Niemand saß mit ihm am Tisch. Die Leute verzichteten sogar
ostentativ darauf, sich an einen Tisch in seiner Nähe zu setzen.
Manche redeten über ihn, gerade laut genug, um sicher zu sein,
dass er sie verstand. Die meisten sahen ihn nicht mal an. Um
die Wahrheit zu sagen, empfand Carrion seine Isolation als
tröstlich. Nachdem Schwejksam befohlen hatte, Unseeli aus
dem Orbit zu sengen, und jedes Lebewesen auf dem Planeten
ausgelöscht worden war, hatte Carrion dort viele Jahre lang
allein gelebt und nur die Gespenster der ermordeten Ashrai zur
Gesellschaft gehabt. Carrion blieb auf Distanz zu allen Menschen – abgesehen von einer kurzen Zeit vor wenigen Jahren,
als Schwejksam zurückgekehrt war und den widerstrebenden
Carrion abgeholt hatte, um bei der Untersuchung des Geheimnisses von Basis Dreizehn zu helfen.
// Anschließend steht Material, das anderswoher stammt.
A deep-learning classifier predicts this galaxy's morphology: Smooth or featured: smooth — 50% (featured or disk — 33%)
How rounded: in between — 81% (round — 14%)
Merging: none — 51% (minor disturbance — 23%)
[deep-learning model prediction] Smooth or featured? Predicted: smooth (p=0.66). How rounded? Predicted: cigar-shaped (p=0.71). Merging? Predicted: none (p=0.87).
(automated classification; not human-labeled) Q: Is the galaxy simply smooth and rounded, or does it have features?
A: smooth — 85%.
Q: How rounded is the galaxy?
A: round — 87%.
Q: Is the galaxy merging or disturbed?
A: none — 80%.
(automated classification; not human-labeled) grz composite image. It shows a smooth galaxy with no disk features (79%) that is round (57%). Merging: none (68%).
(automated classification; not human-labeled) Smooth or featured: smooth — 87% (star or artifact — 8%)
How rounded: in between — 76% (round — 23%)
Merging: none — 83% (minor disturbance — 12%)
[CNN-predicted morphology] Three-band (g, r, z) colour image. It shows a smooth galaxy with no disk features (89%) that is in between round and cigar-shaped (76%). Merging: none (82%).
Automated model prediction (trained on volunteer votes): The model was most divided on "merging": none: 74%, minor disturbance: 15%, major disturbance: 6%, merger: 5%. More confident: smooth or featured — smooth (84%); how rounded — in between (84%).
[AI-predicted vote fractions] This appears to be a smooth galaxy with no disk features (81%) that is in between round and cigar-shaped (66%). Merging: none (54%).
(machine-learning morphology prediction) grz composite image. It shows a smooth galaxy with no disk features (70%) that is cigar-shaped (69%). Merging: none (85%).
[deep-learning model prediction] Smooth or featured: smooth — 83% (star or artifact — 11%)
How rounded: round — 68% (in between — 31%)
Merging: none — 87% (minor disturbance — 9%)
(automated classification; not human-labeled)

Carrion hätte nicht gewusst, was er mit menschlicher Gesellschaft anfangen sollte,
selbst wenn sie ihm angeboten worden wäre. Er betrachtete
sich nicht mehr als Mensch und glaubte, dass er nur noch wenig mit denen gemeinsam hatte, die sich noch für Menschen
hielten. Er hatte kein Bedürfnis nach Gesellschaft oder Konversation. Er hatte überhaupt kein großes Bedürfnis mehr nach
irgendetwas.
Außer vielleicht nach Rache an den abtrünnigen KIs von Shub , die das Wenige vernichtet hatten, was ihm noch als Zuflucht und als Grund zum Leben geblieben war.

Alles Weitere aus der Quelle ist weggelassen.